**Aim of the task:** Pick out every line in the listing below that contains the word "mere". Case counts.

(Records taken from a dataset)
*** Block opens ***

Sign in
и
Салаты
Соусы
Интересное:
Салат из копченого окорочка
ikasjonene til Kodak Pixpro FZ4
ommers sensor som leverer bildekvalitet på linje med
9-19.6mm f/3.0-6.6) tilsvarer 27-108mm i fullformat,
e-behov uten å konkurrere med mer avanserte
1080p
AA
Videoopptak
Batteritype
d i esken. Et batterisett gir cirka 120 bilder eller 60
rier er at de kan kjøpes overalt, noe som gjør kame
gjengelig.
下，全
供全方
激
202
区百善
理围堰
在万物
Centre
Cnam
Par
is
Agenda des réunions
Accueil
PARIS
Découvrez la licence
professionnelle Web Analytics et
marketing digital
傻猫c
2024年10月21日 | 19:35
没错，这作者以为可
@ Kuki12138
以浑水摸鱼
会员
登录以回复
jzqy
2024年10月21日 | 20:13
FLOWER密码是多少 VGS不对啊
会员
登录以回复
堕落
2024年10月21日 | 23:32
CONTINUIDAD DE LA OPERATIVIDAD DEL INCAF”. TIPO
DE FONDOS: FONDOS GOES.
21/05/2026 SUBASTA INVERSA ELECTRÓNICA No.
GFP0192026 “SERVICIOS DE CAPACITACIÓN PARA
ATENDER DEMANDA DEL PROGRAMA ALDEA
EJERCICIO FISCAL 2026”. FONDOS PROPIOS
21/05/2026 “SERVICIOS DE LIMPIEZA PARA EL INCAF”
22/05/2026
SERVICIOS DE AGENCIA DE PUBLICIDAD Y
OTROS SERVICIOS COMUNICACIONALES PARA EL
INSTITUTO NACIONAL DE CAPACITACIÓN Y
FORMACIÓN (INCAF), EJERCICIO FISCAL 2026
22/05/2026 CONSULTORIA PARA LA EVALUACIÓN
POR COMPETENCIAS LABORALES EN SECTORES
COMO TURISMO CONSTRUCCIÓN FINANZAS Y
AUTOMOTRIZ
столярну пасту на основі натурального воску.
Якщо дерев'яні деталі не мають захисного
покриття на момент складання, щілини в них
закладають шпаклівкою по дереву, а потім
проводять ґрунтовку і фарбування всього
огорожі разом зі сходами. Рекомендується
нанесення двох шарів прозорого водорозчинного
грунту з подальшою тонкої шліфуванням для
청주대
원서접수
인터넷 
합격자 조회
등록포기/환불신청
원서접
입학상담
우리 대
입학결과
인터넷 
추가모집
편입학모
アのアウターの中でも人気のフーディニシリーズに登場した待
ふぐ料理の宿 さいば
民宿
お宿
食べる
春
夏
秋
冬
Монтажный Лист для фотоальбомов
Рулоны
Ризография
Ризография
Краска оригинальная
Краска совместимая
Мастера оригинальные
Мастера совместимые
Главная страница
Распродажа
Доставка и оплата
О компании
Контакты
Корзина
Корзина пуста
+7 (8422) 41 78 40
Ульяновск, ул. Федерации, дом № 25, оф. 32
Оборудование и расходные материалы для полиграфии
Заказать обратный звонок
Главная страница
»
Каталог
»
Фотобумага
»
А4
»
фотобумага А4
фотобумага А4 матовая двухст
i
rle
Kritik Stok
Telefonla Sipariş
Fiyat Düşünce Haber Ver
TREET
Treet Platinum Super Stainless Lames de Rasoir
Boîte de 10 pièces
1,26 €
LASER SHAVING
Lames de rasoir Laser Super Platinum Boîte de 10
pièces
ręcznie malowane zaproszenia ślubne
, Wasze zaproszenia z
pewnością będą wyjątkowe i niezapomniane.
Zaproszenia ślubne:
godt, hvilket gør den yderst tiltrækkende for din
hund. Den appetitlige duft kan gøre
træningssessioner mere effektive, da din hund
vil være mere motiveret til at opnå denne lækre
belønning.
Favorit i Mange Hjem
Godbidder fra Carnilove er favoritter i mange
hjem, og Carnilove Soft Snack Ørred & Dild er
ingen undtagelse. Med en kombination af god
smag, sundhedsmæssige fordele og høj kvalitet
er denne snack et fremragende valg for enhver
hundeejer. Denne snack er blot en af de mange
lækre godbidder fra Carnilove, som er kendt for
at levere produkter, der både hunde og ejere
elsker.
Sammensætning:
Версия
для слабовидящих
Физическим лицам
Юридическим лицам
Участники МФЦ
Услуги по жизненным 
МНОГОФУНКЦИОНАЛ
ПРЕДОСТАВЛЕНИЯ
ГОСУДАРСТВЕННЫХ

*** Block closes ***

**Output for this exercise:**
træningssessioner mere effektive, da din hund
vil være mere motiveret til at opnå denne lækre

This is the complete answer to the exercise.